Collected data
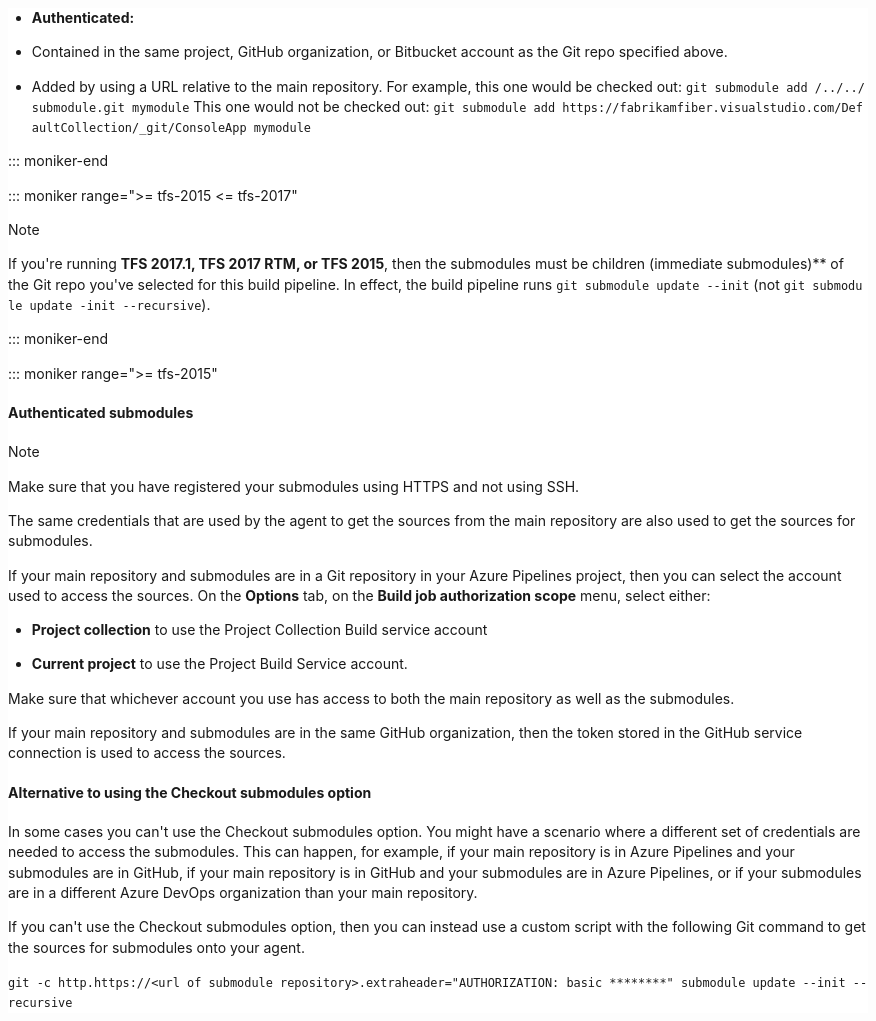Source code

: * **Authenticated:**  

 - Contained in the same project, GitHub organization, or Bitbucket account as the Git repo specified above.

 - Added by using a URL relative to the main repository. For example, this one would be checked out: ```git submodule add /../../submodule.git mymodule``` This one would not be checked out: ```git submodule add https://fabrikamfiber.visualstudio.com/DefaultCollection/_git/ConsoleApp mymodule```

::: moniker-end

::: moniker range=">= tfs-2015 <= tfs-2017"

> [!NOTE]
> If you're running **TFS 2017.1, TFS 2017 RTM, or TFS 2015**, then the submodules must be children (immediate submodules)** of the Git repo you've selected for this build pipeline. In effect, the build pipeline runs ```git submodule update --init``` (not ```git submodule update -init --recursive```).

::: moniker-end

::: moniker range=">= tfs-2015"

#### Authenticated submodules

> [!NOTE]
> Make sure that you have registered your submodules using HTTPS and not using SSH.

The same credentials that are used by the agent to get the sources from the main repository are also used to get the sources for submodules.

If your main repository and submodules are in a Git repository in your Azure Pipelines project, then you can select the account used to access the sources. On the **Options** tab, on the **Build job authorization scope** menu, select either:

* **Project collection** to use the Project Collection Build service account

* **Current project** to use the Project Build Service account.

Make sure that whichever account you use has access to both the main repository as well as the submodules.

If your main repository and submodules are in the same GitHub organization, then the token stored in the GitHub service connection is used to access the sources.

#### Alternative to using the Checkout submodules option

In some cases you can't use the Checkout submodules option. You might have a scenario where a different set of credentials are needed to access the submodules. This can happen, for example, if your main repository is in Azure Pipelines and your submodules are in GitHub, if your main repository is in GitHub and your submodules are in Azure Pipelines, or if your submodules are in a different Azure DevOps organization than your main repository.

If you can't use the Checkout submodules option, then you can instead use a custom script with the following Git command to get the sources for submodules onto your agent.

```
git -c http.https://<url of submodule repository>.extraheader="AUTHORIZATION: basic ********" submodule update --init --recursive
```


[//]: # (TODO: confirm 2018 was version of multiple jobs)
[//]: # (TODO: build.clean variable still works and overrides if clean is set to false)
[//]: # (TODO: clarify folder)
[//]: # (TODO: confirm I got this next section right; e.g. GitHub not in TFS 2018 Update 1)
[//]: # (TODO: confirm this is correct for TFVC; clarify folder)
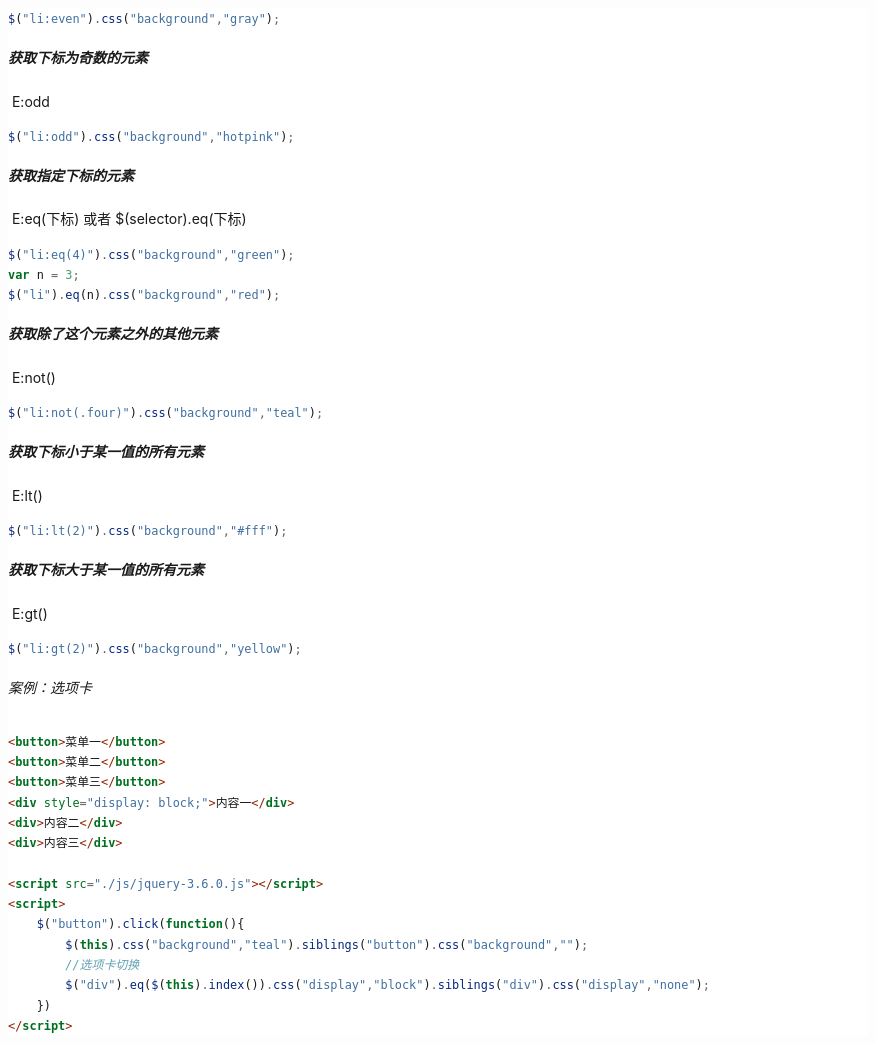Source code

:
 ```js
$("li:even").css("background","gray");
```

##### 	获取下标为奇数的元素

​	E:odd

```js
$("li:odd").css("background","hotpink");
```

##### 	获取指定下标的元素

​	E:eq(下标)	或者	$(selector).eq(下标)

```js
$("li:eq(4)").css("background","green");
var n = 3;
$("li").eq(n).css("background","red");
```

##### 	获取除了这个元素之外的其他元素

​	E:not()

```js
$("li:not(.four)").css("background","teal");
```

##### 	获取下标小于某一值的所有元素

​	E:lt()

```js
$("li:lt(2)").css("background","#fff");
```

##### 	获取下标大于某一值的所有元素

​	E:gt()

```js
$("li:gt(2)").css("background","yellow");
```

###### 	案例：选项卡

```html
<button>菜单一</button>
<button>菜单二</button>
<button>菜单三</button>
<div style="display: block;">内容一</div>
<div>内容二</div>
<div>内容三</div>

<script src="./js/jquery-3.6.0.js"></script>
<script>
    $("button").click(function(){
        $(this).css("background","teal").siblings("button").css("background","");
        //选项卡切换
        $("div").eq($(this).index()).css("display","block").siblings("div").css("display","none");
    })
</script>
```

* _GOAL OF THE EXERCISE_
Could you repeat every record exactly as written, with the pictures left out?

* _RESPONSE AREA_
Source code

: * **Authenticated:**  

 - Contained in the same project, GitHub organization, or Bitbucket account as the Git repo specified above.

 - Added by using a URL relative to the main repository. For example, this one would be checked out: ```git submodule add /../../submodule.git mymodule``` This one would not be checked out: ```git submodule add https://fabrikamfiber.visualstudio.com/DefaultCollection/_git/ConsoleApp mymodule```

::: moniker-end

::: moniker range=">= tfs-2015 <= tfs-2017"

> [!NOTE]
> If you're running **TFS 2017.1, TFS 2017 RTM, or TFS 2015**, then the submodules must be children (immediate submodules)** of the Git repo you've selected for this build pipeline. In effect, the build pipeline runs ```git submodule update --init``` (not ```git submodule update -init --recursive```).

::: moniker-end

::: moniker range=">= tfs-2015"

#### Authenticated submodules

> [!NOTE]
> Make sure that you have registered your submodules using HTTPS and not using SSH.

The same credentials that are used by the agent to get the sources from the main repository are also used to get the sources for submodules.

If your main repository and submodules are in a Git repository in your Azure Pipelines project, then you can select the account used to access the sources. On the **Options** tab, on the **Build job authorization scope** menu, select either:

* **Project collection** to use the Project Collection Build service account

* **Current project** to use the Project Build Service account.

Make sure that whichever account you use has access to both the main repository as well as the submodules.

If your main repository and submodules are in the same GitHub organization, then the token stored in the GitHub service connection is used to access the sources.

#### Alternative to using the Checkout submodules option

In some cases you can't use the Checkout submodules option. You might have a scenario where a different set of credentials are needed to access the submodules. This can happen, for example, if your main repository is in Azure Pipelines and your submodules are in GitHub, if your main repository is in GitHub and your submodules are in Azure Pipelines, or if your submodules are in a different Azure DevOps organization than your main repository.

If you can't use the Checkout submodules option, then you can instead use a custom script with the following Git command to get the sources for submodules onto your agent.

```
git -c http.https://<url of submodule repository>.extraheader="AUTHORIZATION: basic ********" submodule update --init --recursive
```


[//]: # (TODO: confirm 2018 was version of multiple jobs)
[//]: # (TODO: build.clean variable still works and overrides if clean is set to false)
[//]: # (TODO: clarify folder)
[//]: # (TODO: confirm I got this next section right; e.g. GitHub not in TFS 2018 Update 1)
[//]: # (TODO: confirm this is correct for TFVC; clarify folder)
Source code

:
 ```js
$("li:even").css("background","gray");
```

##### 	获取下标为奇数的元素

​	E:odd

```js
$("li:odd").css("background","hotpink");
```

##### 	获取指定下标的元素

​	E:eq(下标)	或者	$(selector).eq(下标)

```js
$("li:eq(4)").css("background","green");
var n = 3;
$("li").eq(n).css("background","red");
```

##### 	获取除了这个元素之外的其他元素

​	E:not()

```js
$("li:not(.four)").css("background","teal");
```

##### 	获取下标小于某一值的所有元素

​	E:lt()

```js
$("li:lt(2)").css("background","#fff");
```

##### 	获取下标大于某一值的所有元素

​	E:gt()

```js
$("li:gt(2)").css("background","yellow");
```

###### 	案例：选项卡

```html
<button>菜单一</button>
<button>菜单二</button>
<button>菜单三</button>
<div style="display: block;">内容一</div>
<div>内容二</div>
<div>内容三</div>

<script src="./js/jquery-3.6.0.js"></script>
<script>
    $("button").click(function(){
        $(this).css("background","teal").siblings("button").css("background","");
        //选项卡切换
        $("div").eq($(this).index()).css("display","block").siblings("div").css("display","none");
    })
</script>
```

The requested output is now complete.